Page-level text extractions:
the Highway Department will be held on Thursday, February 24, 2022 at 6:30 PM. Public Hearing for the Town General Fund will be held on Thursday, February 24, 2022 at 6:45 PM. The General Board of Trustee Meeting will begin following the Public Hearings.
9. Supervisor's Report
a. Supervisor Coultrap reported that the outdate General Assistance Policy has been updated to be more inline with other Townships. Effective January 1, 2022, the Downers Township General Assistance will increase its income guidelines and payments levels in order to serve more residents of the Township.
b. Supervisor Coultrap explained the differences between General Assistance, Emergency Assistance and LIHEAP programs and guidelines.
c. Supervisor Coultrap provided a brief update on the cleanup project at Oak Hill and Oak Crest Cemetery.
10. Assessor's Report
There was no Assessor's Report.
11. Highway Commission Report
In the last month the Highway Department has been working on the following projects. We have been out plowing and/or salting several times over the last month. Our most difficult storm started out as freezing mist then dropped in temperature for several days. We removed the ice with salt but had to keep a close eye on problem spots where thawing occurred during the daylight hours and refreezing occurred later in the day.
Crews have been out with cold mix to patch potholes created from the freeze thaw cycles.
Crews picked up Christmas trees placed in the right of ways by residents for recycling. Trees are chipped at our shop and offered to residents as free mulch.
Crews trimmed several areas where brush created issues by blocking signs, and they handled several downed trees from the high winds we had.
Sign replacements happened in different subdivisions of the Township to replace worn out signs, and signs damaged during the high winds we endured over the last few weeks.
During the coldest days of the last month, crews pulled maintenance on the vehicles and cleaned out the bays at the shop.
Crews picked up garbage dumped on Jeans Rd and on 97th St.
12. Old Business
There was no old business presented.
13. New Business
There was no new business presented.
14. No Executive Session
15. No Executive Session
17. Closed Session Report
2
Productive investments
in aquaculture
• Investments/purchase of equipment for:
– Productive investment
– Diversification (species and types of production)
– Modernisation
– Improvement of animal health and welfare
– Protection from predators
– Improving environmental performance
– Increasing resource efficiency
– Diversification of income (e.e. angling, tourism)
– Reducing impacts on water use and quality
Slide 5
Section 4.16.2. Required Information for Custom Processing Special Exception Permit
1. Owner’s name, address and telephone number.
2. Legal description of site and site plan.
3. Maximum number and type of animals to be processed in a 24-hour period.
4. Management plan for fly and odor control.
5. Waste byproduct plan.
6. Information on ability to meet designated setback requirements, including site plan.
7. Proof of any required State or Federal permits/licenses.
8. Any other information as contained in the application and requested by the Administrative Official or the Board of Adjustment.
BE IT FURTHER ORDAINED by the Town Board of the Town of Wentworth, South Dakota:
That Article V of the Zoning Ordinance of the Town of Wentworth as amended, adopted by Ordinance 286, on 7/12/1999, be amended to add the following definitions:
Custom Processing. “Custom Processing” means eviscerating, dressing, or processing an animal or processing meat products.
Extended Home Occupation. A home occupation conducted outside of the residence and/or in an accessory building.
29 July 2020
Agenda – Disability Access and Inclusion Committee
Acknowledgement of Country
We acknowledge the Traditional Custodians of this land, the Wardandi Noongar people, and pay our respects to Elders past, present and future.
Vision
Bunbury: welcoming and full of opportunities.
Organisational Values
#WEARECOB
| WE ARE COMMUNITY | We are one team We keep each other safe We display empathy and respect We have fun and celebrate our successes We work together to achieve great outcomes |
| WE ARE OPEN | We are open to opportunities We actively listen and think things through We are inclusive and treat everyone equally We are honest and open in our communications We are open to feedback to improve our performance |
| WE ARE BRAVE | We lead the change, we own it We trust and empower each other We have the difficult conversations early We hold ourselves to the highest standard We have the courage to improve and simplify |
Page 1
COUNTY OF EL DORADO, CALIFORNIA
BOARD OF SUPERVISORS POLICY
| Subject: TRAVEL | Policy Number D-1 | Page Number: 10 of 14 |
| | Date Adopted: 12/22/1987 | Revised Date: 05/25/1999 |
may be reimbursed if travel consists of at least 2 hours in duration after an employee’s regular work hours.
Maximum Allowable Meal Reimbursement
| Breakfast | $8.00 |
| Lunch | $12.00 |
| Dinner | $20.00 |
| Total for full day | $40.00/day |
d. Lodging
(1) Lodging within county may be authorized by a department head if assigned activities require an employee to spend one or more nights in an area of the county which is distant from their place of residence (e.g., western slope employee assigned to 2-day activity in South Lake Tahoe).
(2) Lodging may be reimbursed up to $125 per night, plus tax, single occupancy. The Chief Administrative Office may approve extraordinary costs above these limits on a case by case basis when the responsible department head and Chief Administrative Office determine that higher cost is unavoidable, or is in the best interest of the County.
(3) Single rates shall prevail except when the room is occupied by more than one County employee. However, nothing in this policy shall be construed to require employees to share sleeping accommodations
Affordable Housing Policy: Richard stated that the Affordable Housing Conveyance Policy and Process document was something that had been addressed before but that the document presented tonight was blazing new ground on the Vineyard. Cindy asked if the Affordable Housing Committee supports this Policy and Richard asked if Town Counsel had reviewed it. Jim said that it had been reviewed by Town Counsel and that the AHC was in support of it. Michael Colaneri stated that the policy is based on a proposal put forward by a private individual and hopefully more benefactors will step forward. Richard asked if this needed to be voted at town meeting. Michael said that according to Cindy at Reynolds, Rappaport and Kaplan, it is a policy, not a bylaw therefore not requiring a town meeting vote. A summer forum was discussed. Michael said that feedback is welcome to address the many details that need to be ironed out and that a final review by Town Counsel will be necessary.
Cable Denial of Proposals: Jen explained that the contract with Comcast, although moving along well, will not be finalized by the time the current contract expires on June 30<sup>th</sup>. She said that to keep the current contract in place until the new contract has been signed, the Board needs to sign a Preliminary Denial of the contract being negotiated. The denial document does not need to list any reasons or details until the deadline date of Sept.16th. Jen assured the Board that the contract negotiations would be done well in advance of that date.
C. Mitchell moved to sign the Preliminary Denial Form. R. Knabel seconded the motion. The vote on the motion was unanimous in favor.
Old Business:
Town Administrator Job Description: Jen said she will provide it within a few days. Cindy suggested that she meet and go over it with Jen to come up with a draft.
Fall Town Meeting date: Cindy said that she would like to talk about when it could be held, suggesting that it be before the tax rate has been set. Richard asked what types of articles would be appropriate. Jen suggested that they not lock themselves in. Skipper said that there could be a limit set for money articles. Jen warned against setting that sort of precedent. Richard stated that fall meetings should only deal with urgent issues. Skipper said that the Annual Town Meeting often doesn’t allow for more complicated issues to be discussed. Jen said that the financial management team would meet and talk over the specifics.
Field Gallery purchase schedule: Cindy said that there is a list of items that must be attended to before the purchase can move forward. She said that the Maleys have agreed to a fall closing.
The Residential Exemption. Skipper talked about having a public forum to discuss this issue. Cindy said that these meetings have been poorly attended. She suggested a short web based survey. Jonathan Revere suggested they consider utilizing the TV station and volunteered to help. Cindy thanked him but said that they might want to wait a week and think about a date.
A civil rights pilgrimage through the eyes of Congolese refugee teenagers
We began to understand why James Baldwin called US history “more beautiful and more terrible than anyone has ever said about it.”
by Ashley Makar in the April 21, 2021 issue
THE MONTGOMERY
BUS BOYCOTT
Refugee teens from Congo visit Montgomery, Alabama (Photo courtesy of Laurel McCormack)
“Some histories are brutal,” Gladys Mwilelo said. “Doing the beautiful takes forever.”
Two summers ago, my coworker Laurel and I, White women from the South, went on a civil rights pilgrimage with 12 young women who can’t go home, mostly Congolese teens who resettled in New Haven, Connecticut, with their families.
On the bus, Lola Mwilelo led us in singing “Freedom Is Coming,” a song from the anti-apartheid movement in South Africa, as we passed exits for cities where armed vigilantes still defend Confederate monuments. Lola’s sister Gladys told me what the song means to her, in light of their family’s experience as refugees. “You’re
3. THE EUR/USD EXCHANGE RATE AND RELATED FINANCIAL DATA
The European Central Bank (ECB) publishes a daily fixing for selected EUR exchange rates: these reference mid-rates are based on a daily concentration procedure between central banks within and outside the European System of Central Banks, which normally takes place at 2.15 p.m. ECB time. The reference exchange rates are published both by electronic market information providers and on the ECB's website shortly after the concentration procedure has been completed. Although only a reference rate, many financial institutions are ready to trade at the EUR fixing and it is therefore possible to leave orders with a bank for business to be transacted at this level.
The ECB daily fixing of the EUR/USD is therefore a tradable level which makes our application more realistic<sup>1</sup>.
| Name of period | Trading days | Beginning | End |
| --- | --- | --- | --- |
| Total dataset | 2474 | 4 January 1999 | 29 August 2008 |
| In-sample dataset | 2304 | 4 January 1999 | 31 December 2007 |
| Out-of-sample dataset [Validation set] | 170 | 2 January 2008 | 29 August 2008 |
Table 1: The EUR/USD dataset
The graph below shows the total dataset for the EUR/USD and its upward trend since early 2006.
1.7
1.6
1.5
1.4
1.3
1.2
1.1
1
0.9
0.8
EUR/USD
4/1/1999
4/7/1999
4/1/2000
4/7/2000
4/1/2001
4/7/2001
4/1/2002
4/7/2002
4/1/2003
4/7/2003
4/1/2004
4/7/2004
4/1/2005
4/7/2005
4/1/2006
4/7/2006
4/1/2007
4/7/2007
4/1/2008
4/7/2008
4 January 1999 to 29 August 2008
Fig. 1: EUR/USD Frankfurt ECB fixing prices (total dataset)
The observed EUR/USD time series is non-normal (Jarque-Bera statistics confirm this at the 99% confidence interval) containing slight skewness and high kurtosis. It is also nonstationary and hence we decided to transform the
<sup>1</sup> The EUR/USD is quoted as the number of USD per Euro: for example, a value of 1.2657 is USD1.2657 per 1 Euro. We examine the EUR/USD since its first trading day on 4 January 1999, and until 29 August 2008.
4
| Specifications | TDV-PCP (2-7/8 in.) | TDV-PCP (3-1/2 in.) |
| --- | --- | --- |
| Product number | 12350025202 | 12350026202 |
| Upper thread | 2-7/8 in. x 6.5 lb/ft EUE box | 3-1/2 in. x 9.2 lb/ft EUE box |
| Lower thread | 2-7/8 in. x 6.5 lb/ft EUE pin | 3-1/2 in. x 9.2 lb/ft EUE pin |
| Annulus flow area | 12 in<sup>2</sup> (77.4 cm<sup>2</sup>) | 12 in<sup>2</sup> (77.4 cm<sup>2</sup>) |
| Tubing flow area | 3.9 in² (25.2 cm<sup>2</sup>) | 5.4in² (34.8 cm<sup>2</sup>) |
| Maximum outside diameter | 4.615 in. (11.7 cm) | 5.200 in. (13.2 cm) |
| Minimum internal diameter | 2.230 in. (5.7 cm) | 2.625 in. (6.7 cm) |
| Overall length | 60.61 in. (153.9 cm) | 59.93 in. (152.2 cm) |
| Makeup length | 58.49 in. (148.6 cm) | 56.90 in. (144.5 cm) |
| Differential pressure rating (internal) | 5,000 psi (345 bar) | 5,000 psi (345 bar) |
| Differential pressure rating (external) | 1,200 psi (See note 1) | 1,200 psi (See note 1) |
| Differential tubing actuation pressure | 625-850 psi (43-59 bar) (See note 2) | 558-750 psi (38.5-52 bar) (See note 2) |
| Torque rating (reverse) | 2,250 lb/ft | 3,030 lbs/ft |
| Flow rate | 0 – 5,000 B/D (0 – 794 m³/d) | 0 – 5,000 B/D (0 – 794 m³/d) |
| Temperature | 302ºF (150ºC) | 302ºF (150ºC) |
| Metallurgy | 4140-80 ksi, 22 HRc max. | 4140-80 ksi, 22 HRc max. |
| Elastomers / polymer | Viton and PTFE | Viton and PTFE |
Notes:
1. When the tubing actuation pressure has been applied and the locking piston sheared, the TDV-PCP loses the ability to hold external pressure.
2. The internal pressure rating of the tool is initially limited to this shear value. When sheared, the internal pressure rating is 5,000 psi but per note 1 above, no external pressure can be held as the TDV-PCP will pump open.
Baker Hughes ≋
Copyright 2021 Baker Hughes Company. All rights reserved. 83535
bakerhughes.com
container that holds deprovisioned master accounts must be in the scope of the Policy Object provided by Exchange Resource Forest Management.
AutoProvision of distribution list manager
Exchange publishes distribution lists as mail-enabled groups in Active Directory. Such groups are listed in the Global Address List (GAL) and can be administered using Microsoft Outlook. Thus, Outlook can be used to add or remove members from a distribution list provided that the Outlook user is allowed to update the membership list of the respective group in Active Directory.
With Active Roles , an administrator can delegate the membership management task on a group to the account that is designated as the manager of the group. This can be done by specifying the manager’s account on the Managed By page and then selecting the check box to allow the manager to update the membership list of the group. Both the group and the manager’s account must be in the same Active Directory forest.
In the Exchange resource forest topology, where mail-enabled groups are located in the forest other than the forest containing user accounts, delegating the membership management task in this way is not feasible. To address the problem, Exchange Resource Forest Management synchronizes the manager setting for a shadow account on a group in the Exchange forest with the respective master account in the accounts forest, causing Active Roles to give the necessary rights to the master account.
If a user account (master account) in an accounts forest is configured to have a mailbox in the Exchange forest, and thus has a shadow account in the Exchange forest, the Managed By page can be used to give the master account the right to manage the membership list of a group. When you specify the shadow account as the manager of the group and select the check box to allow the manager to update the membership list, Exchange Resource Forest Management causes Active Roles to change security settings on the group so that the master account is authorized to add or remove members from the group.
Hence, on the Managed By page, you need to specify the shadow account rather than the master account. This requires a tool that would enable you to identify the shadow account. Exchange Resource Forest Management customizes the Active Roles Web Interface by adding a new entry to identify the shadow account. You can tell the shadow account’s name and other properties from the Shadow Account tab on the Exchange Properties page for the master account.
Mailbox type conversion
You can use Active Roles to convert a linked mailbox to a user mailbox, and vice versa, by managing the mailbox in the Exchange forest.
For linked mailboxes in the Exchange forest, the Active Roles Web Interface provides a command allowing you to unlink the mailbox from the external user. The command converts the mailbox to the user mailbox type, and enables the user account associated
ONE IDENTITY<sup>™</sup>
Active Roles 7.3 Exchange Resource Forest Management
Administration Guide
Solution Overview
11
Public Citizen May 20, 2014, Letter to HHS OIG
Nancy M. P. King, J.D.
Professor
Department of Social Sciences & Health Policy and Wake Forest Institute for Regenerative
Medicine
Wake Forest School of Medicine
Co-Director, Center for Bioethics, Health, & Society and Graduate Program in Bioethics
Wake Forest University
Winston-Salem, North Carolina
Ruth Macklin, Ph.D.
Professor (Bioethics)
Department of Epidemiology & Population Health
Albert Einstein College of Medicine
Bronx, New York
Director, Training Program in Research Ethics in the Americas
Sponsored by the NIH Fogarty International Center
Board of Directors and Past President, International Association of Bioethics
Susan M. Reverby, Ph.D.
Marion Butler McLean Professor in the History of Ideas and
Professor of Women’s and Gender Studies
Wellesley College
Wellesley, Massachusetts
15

- [Assignment]
When a line contains the string "picked", copy it from the records.

- [Your solution]
Crews picked up Christmas trees placed in the right of ways by residents for recycling. Trees are chipped at our shop and offered to residents as free mulch.
Crews picked up garbage dumped on Jeans Rd and on 97th St.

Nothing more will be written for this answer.